Confidently Approach

Hebrews 4:15-16 on watercolor background

God is approachable & He understands our struggles with human weakness because he sent Jesus to serve in human form. He became one of us to be able to fully understand and serve us. How powerful is that?!

We don’t have to shy away from our reliance on the gift of His grace – it’s actually what He wants of us. In our work lives. In our relationships. In our spiritual lives. He wants us to rely on Him and take Him up on His offer to help us navigate our worldly issues. It brings us to Him each time we acknowledge our weakness and lean on Him.

So with whatever struggles you have today, just remember…

Approach the throne. Receive grace. Receive mercy. Receive help.

The Part That’s Been Missing

It’s been a while since I’ve been able to photograph a full shoot. And not necessarily by my choice.

Earlier in our pregnancy we got news that there was a complication that meant restricted activity. No exercise. No picking up Peanut. And clearly, no hauling photo gear and running around in the heat for shoots. I squeaked out Quinn’s newborn photos (thanks to the help of Jason hauling the baskets/blankets/my photo bag in and out of the house for me – THANK YOU, JASON!), but that was about it.

Other shoots had to be rescheduled (more thank you’s go out here to my AMAZING clients who were so kind and supportive about this), and inquiries had to be declined. And it was worth it to be sure I was doing all that I could to keep our little girl safe and sound for as long as possible.

But to be honest, y’all, it sucked too.

Because I miss it. I know that I won’t be shooting for a few weeks after having the new baby, and that’s ok. But the combination of limited activity for weeks/months prior to that point just makes for a long time without shooting. Without working with my clients. And I miss it. I miss them.  I miss getting to be a part of those life moments – the big and the little.

Nacogdoches photographer family portraits in a field filled with morning light

I’m so happy to say that our God is good and has answered our prayers for the complication to resolve itself! So thankful for His provision for us & for His healing. And I’m so so so thankful for all of the prayers that were sent up on our behalf – including those coming from clients who knew of our situation.

But I’m honestly still having a hard time with so much time out from my photography. Sure, it’s been a good break to be able to just go to sleep at a decent hour (or at least try to sleep lately) rather than being up late editing after everyone’s gone to bed, but I miss it.

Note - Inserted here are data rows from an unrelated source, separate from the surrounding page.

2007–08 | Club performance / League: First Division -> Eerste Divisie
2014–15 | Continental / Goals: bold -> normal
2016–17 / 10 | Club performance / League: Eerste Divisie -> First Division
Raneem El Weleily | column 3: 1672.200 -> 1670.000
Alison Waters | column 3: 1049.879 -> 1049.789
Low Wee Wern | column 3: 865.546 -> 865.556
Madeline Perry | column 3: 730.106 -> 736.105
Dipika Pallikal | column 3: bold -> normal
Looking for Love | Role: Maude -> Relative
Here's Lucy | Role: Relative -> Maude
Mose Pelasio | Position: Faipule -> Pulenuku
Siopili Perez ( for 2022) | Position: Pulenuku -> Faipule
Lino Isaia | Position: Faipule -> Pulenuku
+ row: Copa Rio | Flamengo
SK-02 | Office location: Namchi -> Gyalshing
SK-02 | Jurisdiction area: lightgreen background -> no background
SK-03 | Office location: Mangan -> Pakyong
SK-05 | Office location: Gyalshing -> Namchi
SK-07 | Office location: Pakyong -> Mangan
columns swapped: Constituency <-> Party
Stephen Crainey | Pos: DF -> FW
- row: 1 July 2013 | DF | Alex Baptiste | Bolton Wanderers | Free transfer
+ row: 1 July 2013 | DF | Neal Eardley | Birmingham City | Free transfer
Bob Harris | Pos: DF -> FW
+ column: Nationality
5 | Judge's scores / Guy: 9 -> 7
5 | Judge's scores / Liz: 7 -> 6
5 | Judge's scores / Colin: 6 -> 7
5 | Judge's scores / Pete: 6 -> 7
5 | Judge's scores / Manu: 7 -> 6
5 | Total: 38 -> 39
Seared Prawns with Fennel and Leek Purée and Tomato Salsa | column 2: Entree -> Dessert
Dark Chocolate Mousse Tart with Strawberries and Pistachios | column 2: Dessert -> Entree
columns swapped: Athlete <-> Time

Photography is such a big part of me and it’s been hard to take such a step back from it. It has felt like there’s this big part of me that’s been missing. I’ve been trying to work on other photo-related projects to fill the void, but working with clients and facilitating the portrait experience from beginning to end is like that phantom limb. It’s there in my mind, but in reality it’s gone.

 

I’m trying to take what I can from this season that has been orchestrated for me. I’m trying to take the slower time to rest and to learn. I’m trying to remember that the weeks will go by quickly, and I’ll be back soon enough. I’m trying to make the most of this and be at peace with it, but I’m sure squeezing in one more shoot before the baby arrives will help a little bit too!

 

So here’s to phantom limbs, trying to embrace slow seasons (wanted or unwanted), and to answered prayers!

He Provides

I am always so thankful when God sends reminders my way that in the midst of all of the chaos, He has never left, and He is sending me just what I need for each and every day. When plans go awry, when the answer seems to just be silence, when I get caught up in my own wishes and desires.

 

It may be a gorgeous sunrise that takes my mind off of the lack of sleep that’s left me dragging.

It may be a request from Peanut for “fishy kisses” in the middle of a day where I feel totally inadequate as a parent.

It may be a simple text or a conversation with a friend that makes me feel less alone in the struggle and reminds me to continue to focus on Him and His will.

Nacogdoches photographer Bible verse 2 Corinthians 12:9 with image of clouds

I had one of those moments yesterday, and as always, it was in His perfect timing.

 

In all seasons, we need to remember that He will give us the grace we need to weather the storm or praise the victories. And even if His answer is “no” or “wait” or simply silence, there is always an answer. And a beautiful reason for it. He will provide. It’s our job to trust and to try our best to open our hearts. It’s not always easy to just sit in the circumstances that are causing us to rely solely on His grace, but it is worth it to strengthen your reliance on Him and allow His plan to take shape.